Le pari électoral du PAM: entre hausse des aides sociales directes et exigence de rigueur budgétaire

Fatima-Zahra Mansouri, Fouzi Lekjaa et Mehdi Bensaïd.

Revue de presseEn plaçant l’universalité de l’aide sociale et la revalorisation du pouvoir d’achat au cœur de sa campagne, le Parti Authenticité et Modernité propose un programme d’envergure évalué à 350 milliards de dirhams. Porté par l’expertise technique de ses cadres, ce projet ambitionne de transformer en profondeur les mécanismes de ciblage, tout en soumettant la crédibilité politique à l’épreuve de la faisabilité financière. Cet article est une revue de presse tirée du quotidien Al Ahdath Al Maghribia.

Le 17/09/2026 à 19h07

Dans le cadre de la campagne électorale actuelle, le débat ne se limite plus aux transferts sociaux. Le Parti Authenticité et Modernité (PAM) a formulé une proposition majeure en annonçant son intention d’abandonner progressivement l’indicateur actuellement utilisé pour cibler les familles bénéficiaires. «Cette mesure s’accompagne d’un engagement fort: porter l’aide directe à 1 000 dirhams par foyer», rappelle le quotidien Al Ahdath Al Maghribia dans son édition du vendredi 18 septembre.

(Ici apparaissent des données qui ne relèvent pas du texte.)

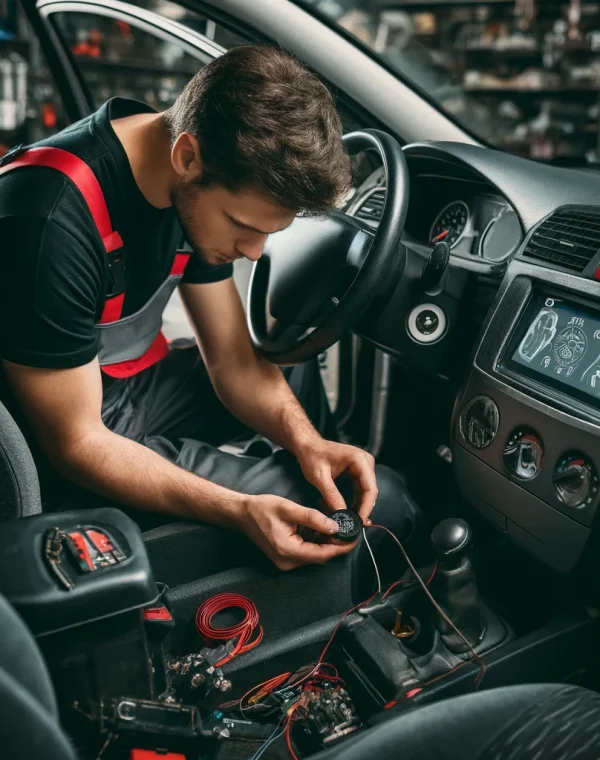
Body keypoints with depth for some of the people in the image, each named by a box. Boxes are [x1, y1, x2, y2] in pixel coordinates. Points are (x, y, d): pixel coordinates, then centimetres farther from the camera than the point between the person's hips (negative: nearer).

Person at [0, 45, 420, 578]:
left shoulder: (200, 191, -7)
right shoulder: (50, 222, -31)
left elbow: (234, 361, -1)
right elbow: (76, 444, -25)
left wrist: (308, 442, -17)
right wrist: (240, 511, -33)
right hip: (70, 464, -8)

Cette modification des critères de ciblage et l’augmentation substantielle du montant de l’aide soulèvent de nombreuses interrogations légitimes. En effet, passer du registre social à une aide universelle modifie profondément la conception même de la politique sociale. Qui seront les réels bénéficiaires? Selon quels critères précis ? Et surtout, comment ce programme sera-t-il financé?

Lors d’un meeting électoral tenu à Tanger, Fatima Zahra Mansouri, coordinatrice de la direction collégiale du PAM, a officialisé cet engagement. Elle a insisté sur la nécessité de réviser le mécanisme de ciblage actuel, tout en listant une série de mesures destinées à préserver le pouvoir d’achat. «Parmi celles-ci figurent la création de sociétés publiques d’approvisionnement en denrées alimentaires, la réduction des intermédiaires, ainsi que l’exonération de l’impôt sur le revenu pour les salaires inférieurs à 15 000 dirhams», écrit Al Ahdath Al Maghribia.

Ce programme s’articule autour de vingt engagements financiers majeurs, pour un coût total évalué à 350 milliards de dirhams sur la durée du mandat gouvernemental. Adel El Bitar, membre du bureau politique du parti, a précisé que ce chiffre est le fruit d’un diagnostic rigoureux mené sur deux ans. Il ne s’agit pas d’une promesse déconnectée de la réalité, mais d’une transition mûrie, passant d’une logique de ciblage strict à une approche plus inclusive.

Pour autant, la viabilité financière de ce projet suscite le débat. Le coût global de 350 milliards de dirhams représente un investissement colossal qui interpelle les observateurs quant aux sources de financement réelles. Fait notable, la pertinence de ce projet trouve une caution technique particulière à travers la figure de Fouzi Lekjaa, membre du bureau politique du parti et ministre délégué chargé du Budget. Son implication est perçue par la formation politique comme un gage de rigueur financière et de faisabilité technique.

Cependant, la véritable portée de cette annonce dépasse le simple chiffre budgétaire. Elle traduit la volonté d’un parti de lier sa crédibilité politique à la maîtrise des grands équilibres financiers. En proposant de revoir les mécanismes d’aide tout en augmentant les montants, le PAM élève le niveau du débat électoral, le faisant passer des promesses incantatoires à l’exigence de la redevabilité et de la transparence budgétaire. La capacité à concrétiser de tels engagements constituera sans aucun doute un test déterminant pour la confiance des citoyens envers les acteurs politiques.